● **Quoted passage**
━━━━━━━━━━━━━━━━━━━━

June 7, 2017 @ 1:30 pm - 2:30 pm

Details

Date:
June 7, 2017
Time:
1:30 pm - 2:30 pm

Venue

The Bridge Room 1001 First Floor Hardiman Research Building, University of Galway
Ireland

Organizer

Gerry MacRuairc
Email:
GERRY.MACRUAIRC@nuigalway.ie

The Moore Institute in association with The School of Education are pleased to host a seminar on  Teaching austerity  by Professor William M (Bill) Taylor 

Austerity is commonly associated with periods of restraint in government spending and the managed conservation of public resources during economic crises.  Government measures geared for austerity are typically contrast by policies seeking to stimulate economies, increase consumption and gross domestic product.  Such was the aim of the Australian Government’s response to the GFC and its ‘Building the Education Revolution’ (BER) program.  This was an initiative that sought to stimulate the nation’s construction industry (a key indicator of economic prosperity) by massive investment in new school infrastructure.  This was capital spending that was also promised to ‘transform’ Australia’s education sector, making it ‘better’ somehow and improve the lives (and competitiveness) of Australian pupils now and well into the future.  Cranking up the rhetoric on both sides of the austerity debate, among those both for and against government interference in the economy and in what Margaret Thatcher famously wrote off as ‘society’ is a longstanding reactionary and moralising tendency that relates restraint to simpler times, to ‘setting one’s house in order’ or to ‘living within one’s means’.  Many of us can remember hearing those lessons at home, church and school. Austerity thus raises fundamental questions about the past and historical memory.  It is about who ‘we’ are or once were as a people and society, about core beliefs and values.

━━━━━━━━━━━━━━━━━━━━

● **Provided information**
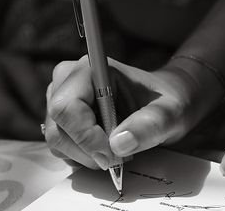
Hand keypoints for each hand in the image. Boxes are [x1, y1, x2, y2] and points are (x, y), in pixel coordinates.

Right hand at [44, 56, 223, 169]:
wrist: (162, 103)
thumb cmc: (166, 101)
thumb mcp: (168, 114)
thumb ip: (148, 125)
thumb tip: (118, 144)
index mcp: (90, 68)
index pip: (67, 107)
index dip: (85, 136)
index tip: (113, 155)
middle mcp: (68, 79)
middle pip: (57, 126)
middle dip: (87, 150)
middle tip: (118, 157)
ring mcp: (60, 97)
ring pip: (56, 139)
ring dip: (86, 156)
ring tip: (116, 150)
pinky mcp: (60, 117)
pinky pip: (60, 146)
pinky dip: (81, 156)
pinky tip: (104, 148)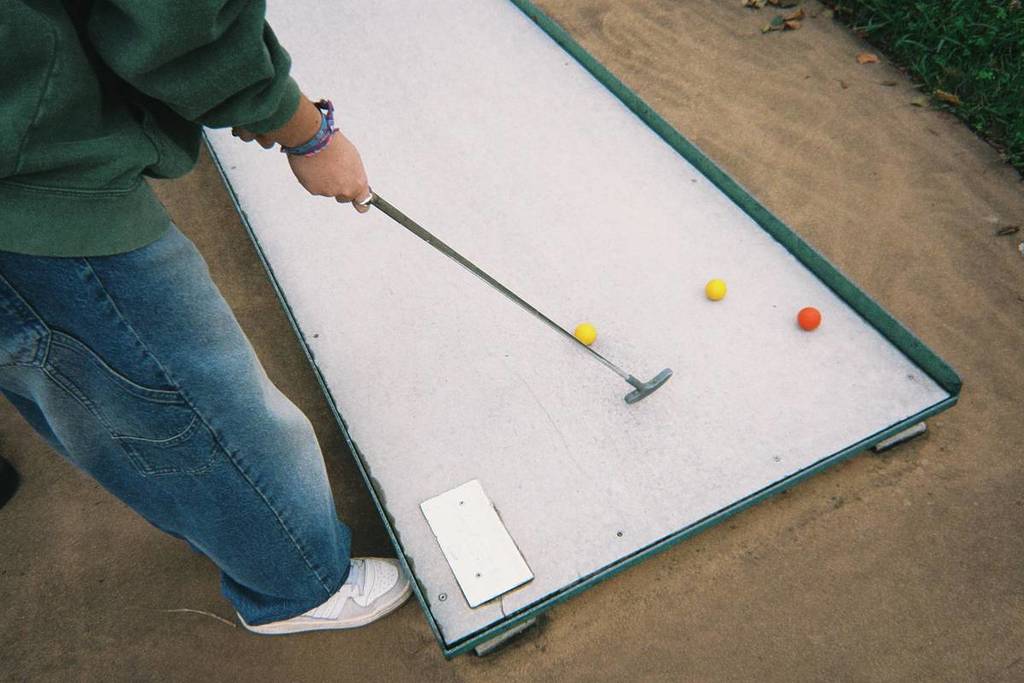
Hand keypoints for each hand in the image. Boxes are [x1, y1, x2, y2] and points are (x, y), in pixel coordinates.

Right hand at [231, 95, 371, 213]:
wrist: (314, 139)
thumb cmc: (335, 145)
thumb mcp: (353, 159)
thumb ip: (354, 174)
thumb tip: (351, 179)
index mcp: (357, 183)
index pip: (363, 202)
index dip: (360, 201)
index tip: (359, 202)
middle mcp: (344, 191)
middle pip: (344, 197)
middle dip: (340, 188)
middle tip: (334, 172)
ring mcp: (328, 192)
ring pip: (328, 190)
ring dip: (325, 181)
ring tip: (322, 163)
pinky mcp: (313, 190)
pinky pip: (315, 186)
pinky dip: (313, 179)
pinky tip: (312, 166)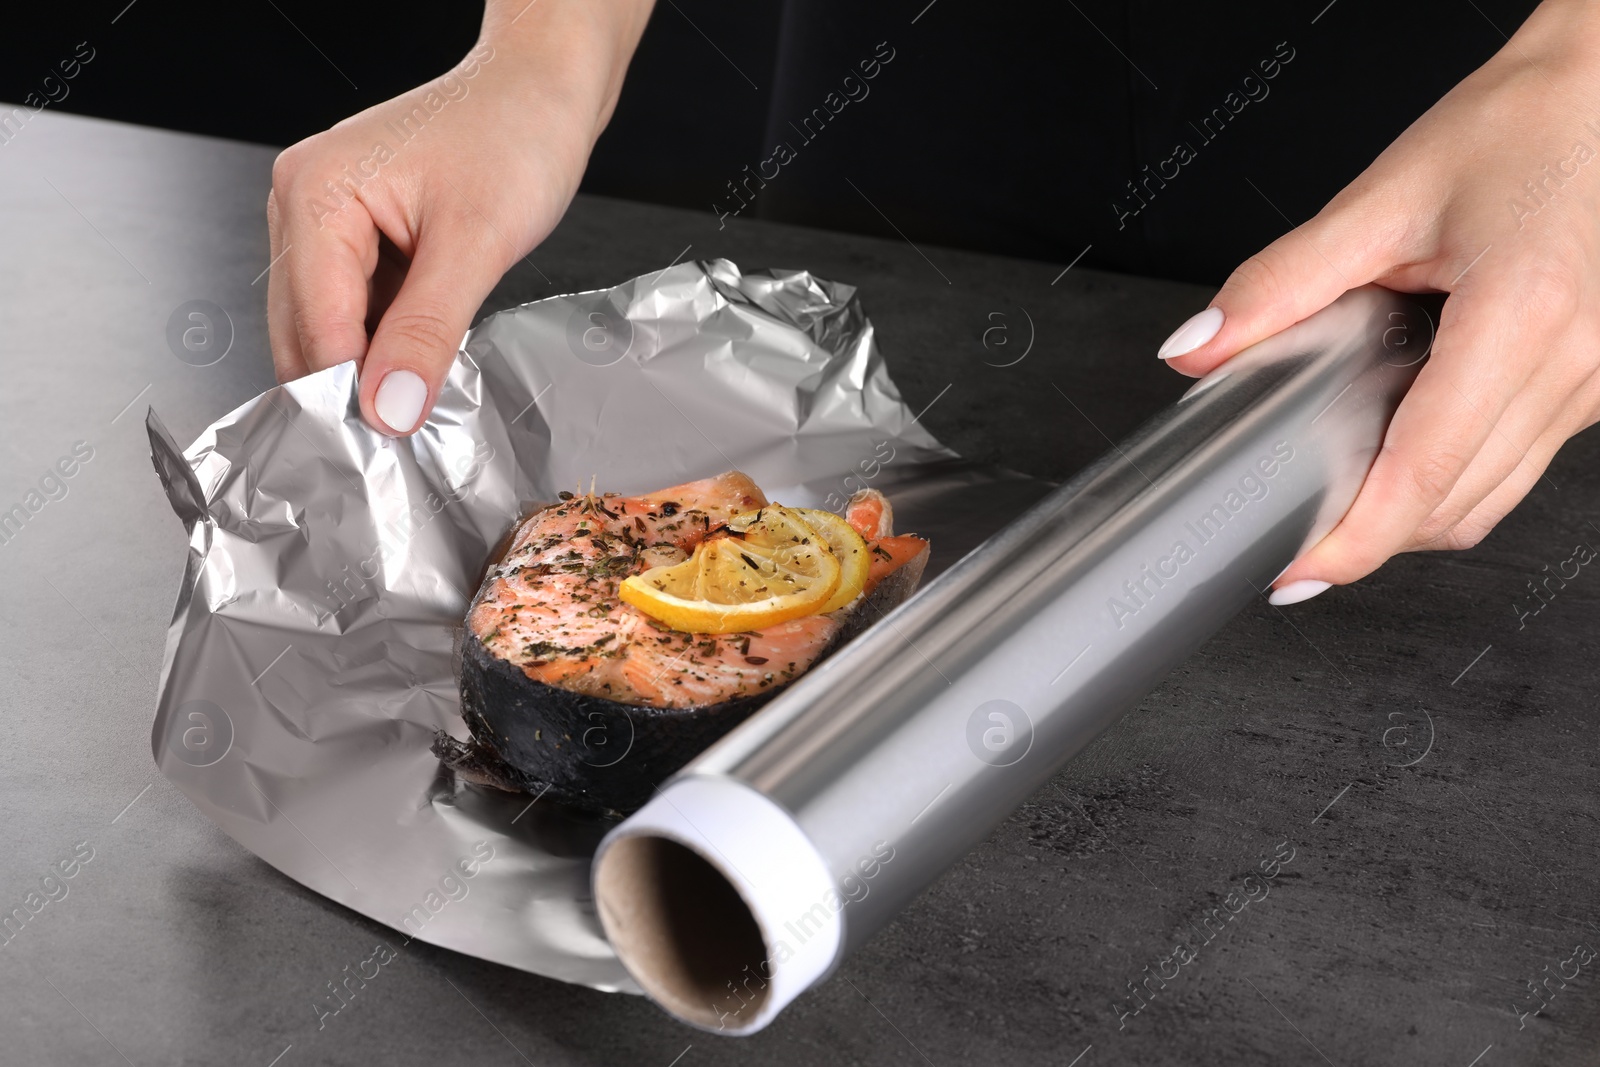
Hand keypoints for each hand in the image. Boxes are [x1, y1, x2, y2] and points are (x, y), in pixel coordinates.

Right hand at [266, 0, 652, 435]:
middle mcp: (301, 204)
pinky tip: (420, 369)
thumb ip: (427, 330)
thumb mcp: (477, 242)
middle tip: (404, 446)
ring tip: (419, 408)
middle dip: (351, 391)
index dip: (347, 396)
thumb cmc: (515, 135)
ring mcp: (323, 221)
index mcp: (314, 195)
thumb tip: (388, 408)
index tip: (386, 454)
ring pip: (329, 330)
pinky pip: (356, 312)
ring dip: (369, 373)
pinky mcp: (355, 237)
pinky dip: (384, 347)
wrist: (543, 89)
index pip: (313, 327)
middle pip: (306, 335)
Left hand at [1156, 0, 1599, 603]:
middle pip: (1458, 504)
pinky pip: (1522, 464)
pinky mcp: (1599, 381)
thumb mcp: (1383, 197)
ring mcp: (1598, 379)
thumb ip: (1280, 283)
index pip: (1425, 471)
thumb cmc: (1522, 126)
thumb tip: (1198, 347)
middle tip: (1299, 537)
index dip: (1356, 540)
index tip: (1298, 572)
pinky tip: (1405, 452)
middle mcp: (1576, 361)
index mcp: (1521, 314)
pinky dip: (1457, 479)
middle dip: (1372, 535)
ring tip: (1342, 498)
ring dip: (1414, 515)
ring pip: (1495, 497)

━━━━━━━━━━━━━━━━━━━━

● **Exercise instructions**
Write the next part of the seminar announcement on teaching austerity, picking up after its last sentence. The records have no connection to the seminar announcement.

● **Response to this exercise**
As well as a brief foray into theory relating to the architecture of ‘enterprise culture’ (Mary Douglas), the seminar introduces a historical perspective, recognising that ‘building austerity’ has appeared in multiple guises. Historically, ‘austere’ practices are seen during times of conflict brought on by a range of crises, including periods of spiritual, demographic and geo-political turmoil (notably war).  This seminar outlines a parallel and at times intersecting history of practices and built environs designed for cultivating, representing and governing parsimony of various kinds. The Quaker meeting house, Ireland’s famine-era workhouses and the settings for ‘literary education’ (Ian Hunter) in Victorian era day schools are among a number of examples and opportunities to examine the architecture of public morality, pedagogy and power.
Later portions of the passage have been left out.